Lines with "Nesin": pull these out of the listing below.

-------- Records to process

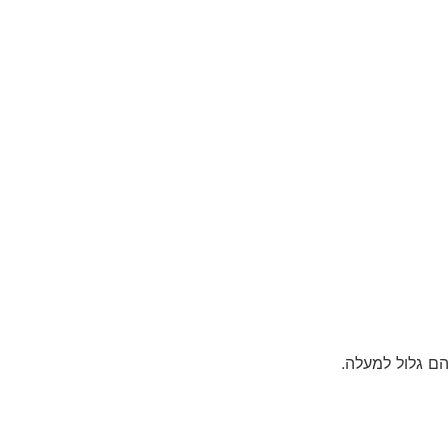
ם גלול למעלה.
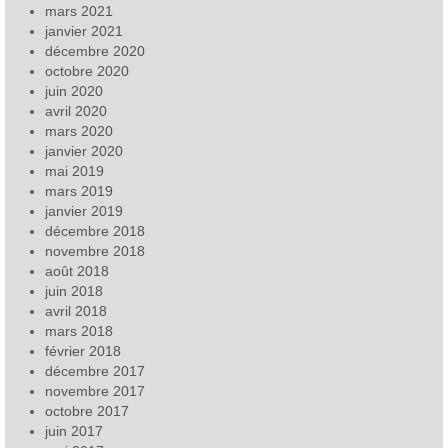
mars 2021
janvier 2021
décembre 2020
octobre 2020
juin 2020
avril 2020
mars 2020
janvier 2020
mai 2019
mars 2019
janvier 2019
décembre 2018
novembre 2018
août 2018
juin 2018
avril 2018
mars 2018
février 2018
décembre 2017
novembre 2017
octobre 2017
juin 2017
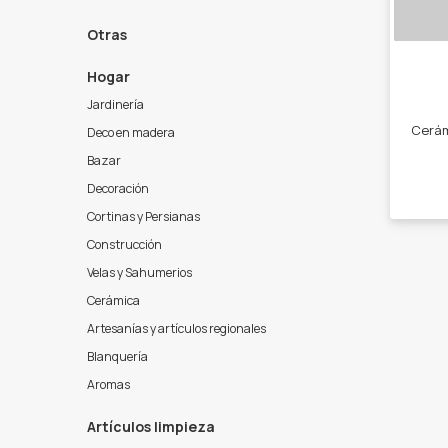
Otras
Hogar
Jardinería
Deco en madera
Bazar
Decoración
Cortinas y Persianas
Construcción
Velas y Sahumerios
Cerámica
Artesanías y artículos regionales
Blanquería
Aromas
Artículos limpieza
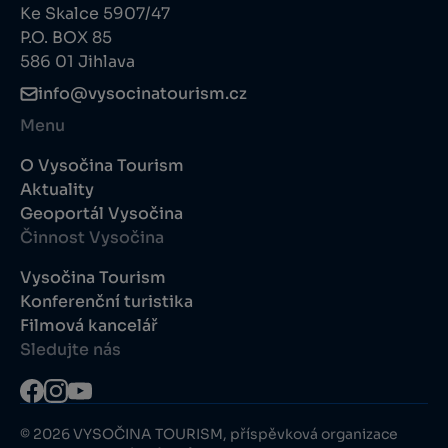
Ke Skalce 5907/47
P.O. BOX 85
586 01 Jihlava
info@vysocinatourism.cz
Menu
O Vysočina Tourism
Aktuality
Geoportál Vysočina
Činnost Vysočina
Vysočina Tourism
Konferenční turistika
Filmová kancelář
Sledujte nás
© 2026 VYSOČINA TOURISM, příspěvková organizace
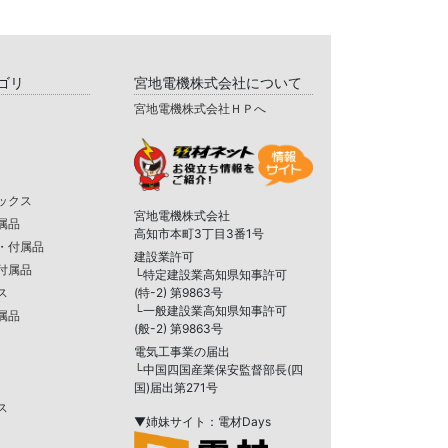
ゴリ
宮地電機株式会社について
宮地電機株式会社ＨＰへ
ックス
宮地電機株式会社
属品
高知市本町3丁目3番1号
・付属品
建設業許可
付属品
└特定建設業高知県知事許可
ス
(特-2) 第9863号
└一般建設業高知県知事許可
属品
(般-2) 第9863号
電気工事業の届出
└中国四国産業保安監督部長(四
国)届出第271号
ス
▼姉妹サイト：電材Days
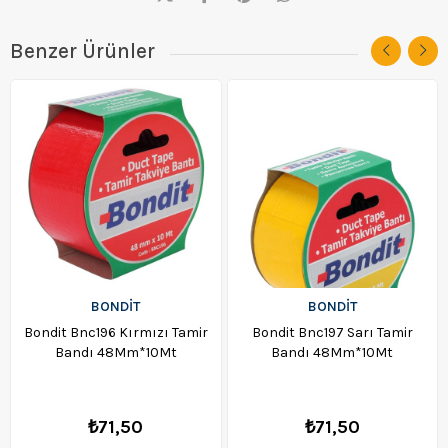
Benzer Ürünler
BONDIT
BONDIT
Bondit Bnc196 Kırmızı Tamir
Bondit Bnc197 Sarı Tamir
Bandı 48Mm*10Mt
Bandı 48Mm*10Mt
₺71,50
₺71,50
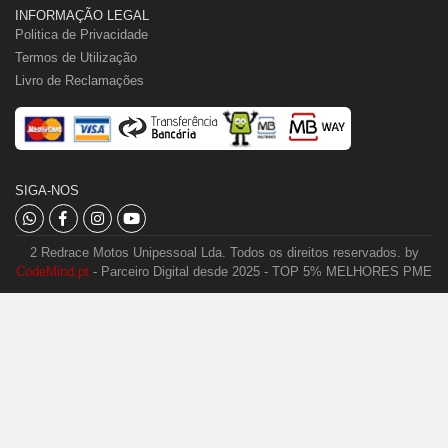
INFORMAÇÃO LEGAL
Politica de Privacidade
Termos de Utilização
Livro de Reclamações
SIGA-NOS
2 Redrace Motos Unipessoal Lda. Todos os direitos reservados. by
CodeMind.pt
- Parceiro Digital desde 2025 - TOP 5% MELHORES PME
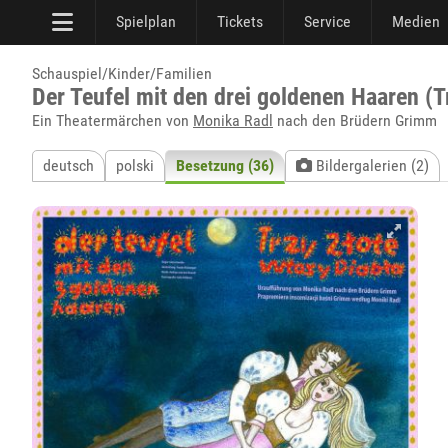
Spielplan
Tickets
Service
Medien
Schauspiel/Kinder/Familien
Der Teufel mit den drei goldenen Haaren (T
Ein Theatermärchen von
Monika Radl
nach den Brüdern Grimm
deutsch
polski
Besetzung (36)
Bildergalerien (2)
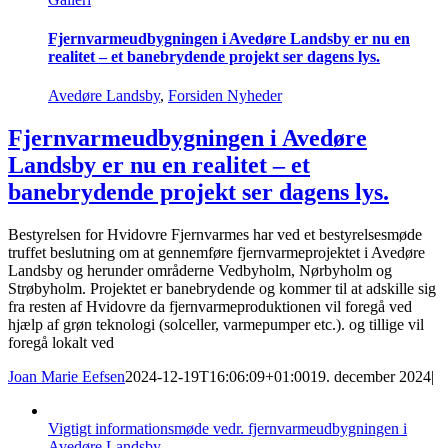
Fjernvarmeudbygningen i Avedøre Landsby er nu en
realitet – et banebrydende projekt ser dagens lys.
Avedøre Landsby
,
Forsiden Nyheder
Fjernvarmeudbygningen i Avedøre
Landsby er nu en realitet – et
banebrydende projekt ser dagens lys.
Bestyrelsen for Hvidovre Fjernvarmes har ved et bestyrelsesmøde
truffet beslutning om at gennemføre fjernvarmeprojektet i Avedøre
Landsby og herunder områderne Vedbyholm, Nørbyholm og
Strøbyholm. Projektet er banebrydende og kommer til at adskille sig
fra resten af Hvidovre da fjernvarmeproduktionen vil foregå ved
hjælp af grøn teknologi (solceller, varmepumper etc.). og tillige vil
foregå lokalt ved
Joan Marie Eefsen
2024-12-19T16:06:09+01:00
19. december 2024
|
Vigtigt informationsmøde vedr. fjernvarmeudbygningen i
Avedøre Landsby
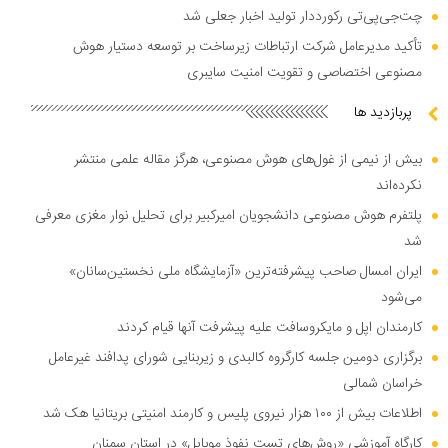
چت‌جی‌پی‌تی رکورددار تولید اخبار جعلی شد
تأکید مدیرعامل شرکت ارتباطات زیرساخت بر توسعه دستیار هوش
مصنوعی اختصاصی و تقویت امنیت سایبری
پربازدید ها
بیش از نیمی از غول‌های هوش مصنوعی، هرگز مقاله علمی منتشر
نکرده‌اند
پلتفرم هوش مصنوعی دانشجویان امیرکبیر برای تحلیل نوار مغزی معرفی
شد
ایران امسال صاحب پیشرفته‌ترین «آزمایشگاه ملی نخستین‌سانان»
می‌شود
کارمندان اپل و مایکروسافت علیه پیشرفت آنها قیام کردند
برگزاری دومین جلسه کارگروه کالبدی و زیربنایی شورای پدافند غیرعامل
خراسان شمالی
اطلاعات بیش از ۱۰۰ هزار نیروی پلیس و کارمند امنیتی بریتانیا هک شد
کارگاه آموزشی «روش‌های تست نفوذ موبایل» در استان سمنان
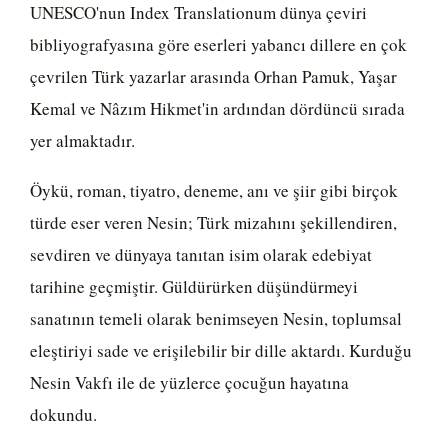
UNESCO'nun Index Translationum dünya çeviri
bibliyografyasına göre eserleri yabancı dillere en çok
çevrilen Türk yazarlar arasında Orhan Pamuk, Yaşar
Kemal ve Nâzım Hikmet'in ardından dördüncü sırada
yer almaktadır.
Öykü, roman, tiyatro, deneme, anı ve şiir gibi birçok
türde eser veren Nesin; Türk mizahını şekillendiren,
sevdiren ve dünyaya tanıtan isim olarak edebiyat
tarihine geçmiştir. Güldürürken düşündürmeyi
sanatının temeli olarak benimseyen Nesin, toplumsal
eleştiriyi sade ve erişilebilir bir dille aktardı. Kurduğu
Nesin Vakfı ile de yüzlerce çocuğun hayatına
dokundu.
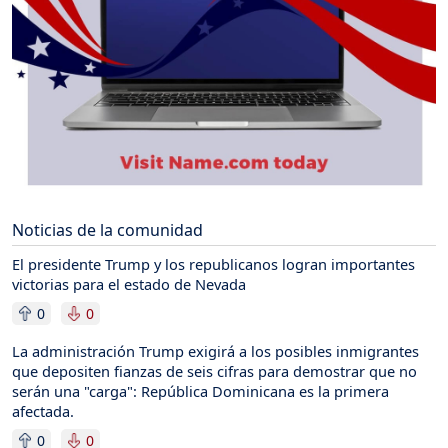
Noticias de la comunidad
El presidente Trump y los republicanos logran importantes
victorias para el estado de Nevada
0
0
La administración Trump exigirá a los posibles inmigrantes
que depositen fianzas de seis cifras para demostrar que no
serán una "carga": República Dominicana es la primera
afectada.
0
0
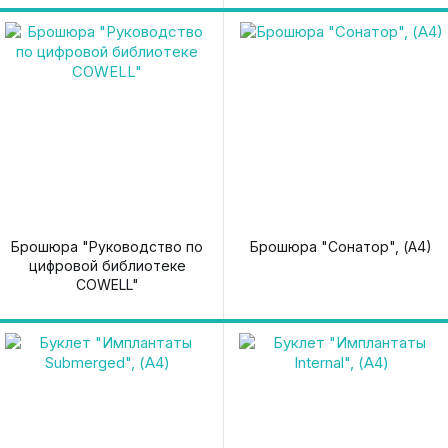
Брошюра "Руководство по
Брошюра "Сонатор", (А4)
цифровой библиотеке
COWELL"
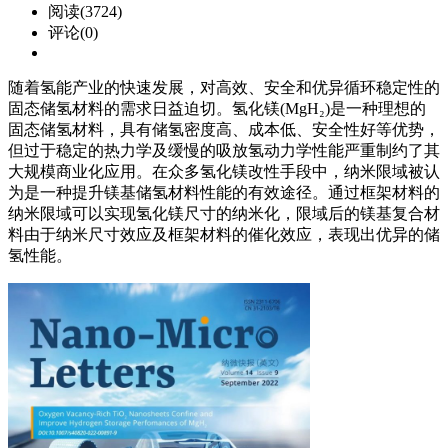
阅读(3724)
评论(0)
随着氢能产业的快速发展，对高效、安全和优异循环稳定性的
固态储氢材料的需求日益迫切。氢化镁(MgH₂)是一种理想的
固态储氢材料，具有储氢密度高、成本低、安全性好等优势，
但过于稳定的热力学及缓慢的吸放氢动力学性能严重制约了其
大规模商业化应用。在众多氢化镁改性手段中，纳米限域被认
为是一种提升镁基储氢材料性能的有效途径。通过框架材料的
纳米限域可以实现氢化镁尺寸的纳米化，限域后的镁基复合材
料由于纳米尺寸效应及框架材料的催化效应，表现出优异的储
氢性能。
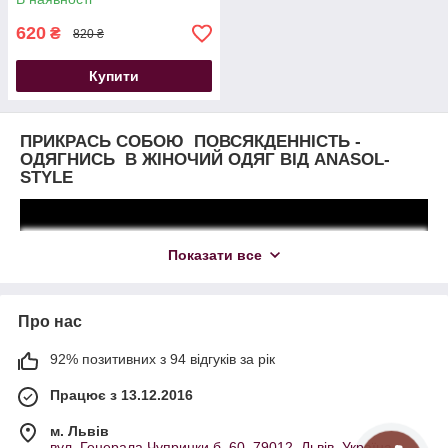
620
₴
820 ₴
Купити
ПРИКРАСЬ СОБОЮ ПОВСЯКДЕННІСТЬ -
ОДЯГНИСЬ В ЖІНОЧИЙ ОДЯГ ВІД ANASOL-
STYLE
Показати все
Про нас
92% позитивних з 94 відгуків за рік
В
нашій колекціїї якісних жіночих пальт представлені
наступні моделі українського виробництва:
Працює з 13.12.2016
- класичні двобортні пальта з натуральної вовняної
однотонної тканини
м. Львів
вул. Генерала Чупринки б. 60, 79012, Львів, Україна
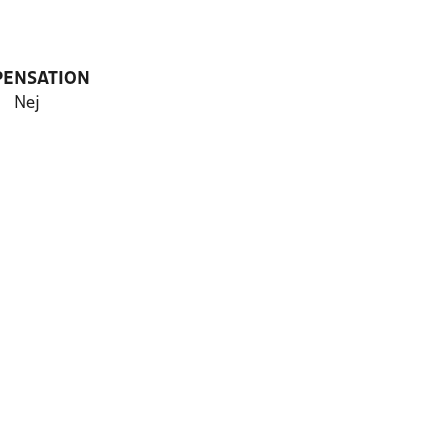
PENSATION
Nej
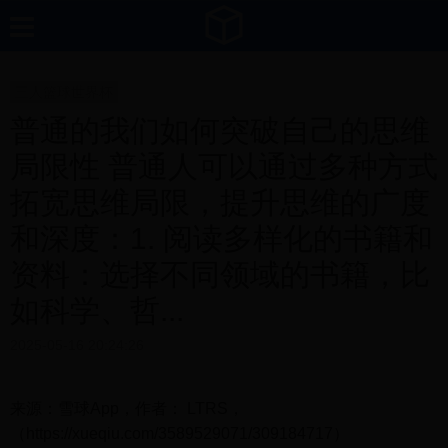
三人篮球世界杯
普通的我们如何突破自己的思维
局限性 普通人可以通过多种方式
拓宽思维局限，提升思维的广度
和深度：1. 阅读多样化的书籍和
资料：选择不同领域的书籍，比
如科学、哲...
2025-05-16 20:24:26
来源：雪球App，作者： LTRS，
（https://xueqiu.com/3589529071/309184717）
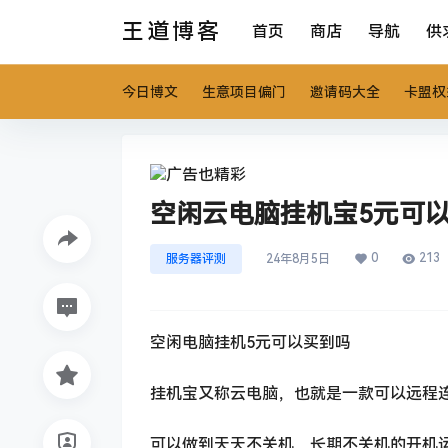
王道博客
首页
商店
导航
供
今日博文
生意项目偏门
邀请码大全
卡盟权
空闲云电脑挂机宝5元可
0
213
服务器评测
24年8月5日
空闲电脑挂机5元可以买到吗
挂机宝又称云电脑，也就是一款可以远程
可以做到天天不关机，长期不关机的开机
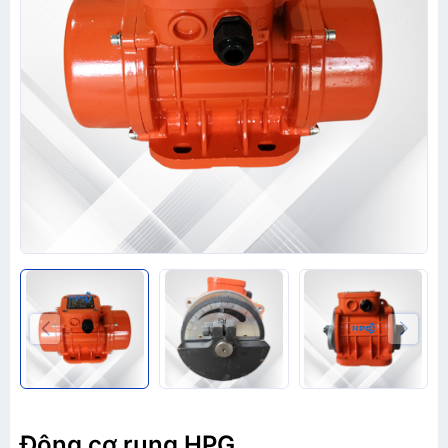
Động cơ rung HPG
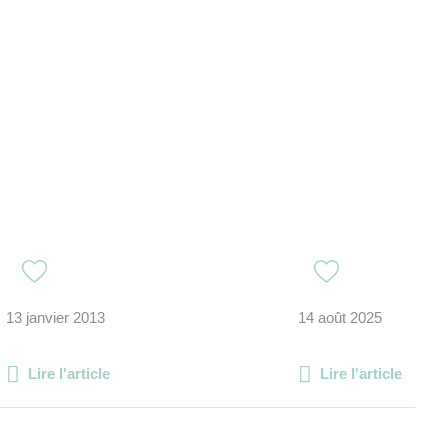
13 janvier 2013
14 août 2025
Lire l'article
Lire l'article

----------------

__Expected answer__.
türde eser veren Nesin; Türk mizahını şekillendiren,
sanatının temeli olarak benimseyen Nesin, toplumsal
Nesin Vakfı ile de yüzlerce çocuğun hayatına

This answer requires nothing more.